### Assignment A
Could you sum up the piece below on the Riverside Human Relations Commission in two sentences?
### Assignment B
Could you write what comes next in the piece below on Riverside's Human Relations Commission, starting after its last sentence?

Thursday, May 21, 2009

Election 2009: Doug Jacobs, no; Global Port, yes!

The Riverside Human Relations Commission, one of the city's boards and commissions not currently being micromanaged by City Hal met last night and decided it would investigate allegations of racial profiling by the U.S. Border Patrol.


(excerpt, Press Enterprise)



The move came after Assistant Police Chief John DeLaRosa told the commission that police officers sometimes call one of the two agencies when they believe a suspect may be an illegal immigrant. DeLaRosa said such queries occur even during stops for minor traffic infractions.

DeLaRosa declined to say what prompts officers to call federal authorities. He denied that police single out Latinos.

Commissioner Gilberto Esquivel said he was frustrated by what he called DeLaRosa's vague answers. Police should not be calling immigration authorities, he said.

"That is a federal issue," Esquivel said. "It has nothing to do with local law enforcement."

DeLaRosa said police have been calling immigration authorities for the three decades that he has been with Riverside police.

But Jennaya Dulap, of Romoland, who runs Rapid Response Network, a hotline that monitors immigration-related actions in the Inland area, said that in the past several months there has been a spike in calls from Riverside residents who report cooperation between police and immigration authorities.



It's interesting to see the commission take on an active role on an issue given that for the past few years, it's been operating below nearly everyone's radar including those at City Hall. Not that this commission hasn't had its share of travails. Several years ago, it was staffed by a director and two staff members. However, its decision to write a letter to City Manager Brad Hudson questioning him about the ethnic and racial breakdown of City Hall's management employees may have been an ill-fated one. It never received any response to that letter, at least not a written one but it did wind up losing two staff members before being transferred from the city manager's office to that of Mayor Ron Loveridge.

It didn't fare much better there even with a new director who tried to accomplish many things. Instead, she was one of the first full-time employees to be laid off due to budget cuts. It will be interesting to see what the Human Relations Commission does with its investigation into this issue because it's been a while since it's operated in this capacity. At least it can perform this function unlike the Community Police Review Commission which has pretty much been gutted of the ability to any of its charter-mandated responsibilities. In fact, since the new leadership came in, it's hardly met in public at all. It will only meet once this month. And don't be surprised if you see very little public action or meetings from this commission until autumn.

It only exists at this point in some form because the city charter states that it has to exist.

### Dataset content
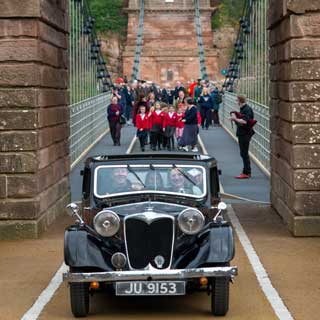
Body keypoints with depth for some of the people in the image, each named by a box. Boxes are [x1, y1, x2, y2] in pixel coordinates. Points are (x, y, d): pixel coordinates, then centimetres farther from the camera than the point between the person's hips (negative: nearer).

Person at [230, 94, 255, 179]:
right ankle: (247, 172, 23)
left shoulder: (247, 109, -18)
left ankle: (246, 173, -2)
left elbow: (244, 121, -28)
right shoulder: (242, 109, 13)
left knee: (244, 153, -6)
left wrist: (235, 119, -20)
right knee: (244, 153, 15)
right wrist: (235, 118, 0)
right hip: (241, 133, 10)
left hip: (245, 134, -10)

### Exercise response A
The Riverside Human Relations Commission decided to investigate allegations of racial profiling by the U.S. Border Patrol after Assistant Police Chief John DeLaRosa said officers sometimes call immigration authorities about suspects, even during stops for minor traffic infractions, though he denied that police single out Latinos. The writer notes that the commission had been operating below nearly everyone's radar for years, losing two staff members and later its director, and contrasts it with the Community Police Review Commission, which has been largely gutted and hardly meets in public.

### Exercise response B
An interesting mailer has been sent out by the Paul Davis camp as part of his bid to win the Ward Four city council seat from incumbent Frank Schiavone. It tells "the truth about DHL" according to its title on the front page which shows that text next to a picture of the yellow Boing 767 aircraft.

The second page has in bold print, "But Frank Schiavone brought DHL to Riverside" and then alongside a picture of him has the story about his voting record on the issue of bringing DHL to Riverside including while he served as chair of the March Joint Powers Commission. Schiavone defended his votes by claiming that despite receiving the information ahead of time (much as he does as an elected official), he didn't know what was going on including the use of the much older and nosier aircraft known as the DC-9. DHL wound up flying a batch of DC-9 flights every morning beginning around 3 a.m. over the Orangecrest and Mission Grove neighborhoods.


"We need leaders who can predict the consequences of their own actions," The Press Enterprise stated in an editorial on Aug. 17, 2007.


People in these neighborhoods complained for several years of the large amount of noise and pollution generated by the night flights as they were called. They were called "gadflies" and treated like nuisances and pests, kind of like how critics of governmental actions are treated on Craigslist by some of Schiavone's current supporters. That same kind of dismissive attitude that reads loud and clear: Go away or we'll call you ugly names and otherwise discourage you.


In fact, it's amazing how much the antics at Craigslist by Schiavone supporters matches that attitude of contempt that was shown to the very exhausted residents of several neighborhoods which lay under DHL's flight path. But then as always happens, election years start to emerge on the horizon and the first one, was the Riverside County Supervisor District One race in 2008, which featured incumbent Bob Buster (who voted with Schiavone except for one pivotal vote on night flights) and challenger, Schiavone who apparently wasn't quite as interested in remaining on the city council as he is today because if he had been, he wouldn't have run for another "higher" political office mid-term. He lost but there was a lot of impressive saber rattling from his camp which switched from insulting these tired residents towards championing their causes including threatening with the city council resolution to sue DHL Express for breaching its contract at the same time certain elected officials were pushing the company to do just that seemingly more to save their political careers than out of any belated altruism.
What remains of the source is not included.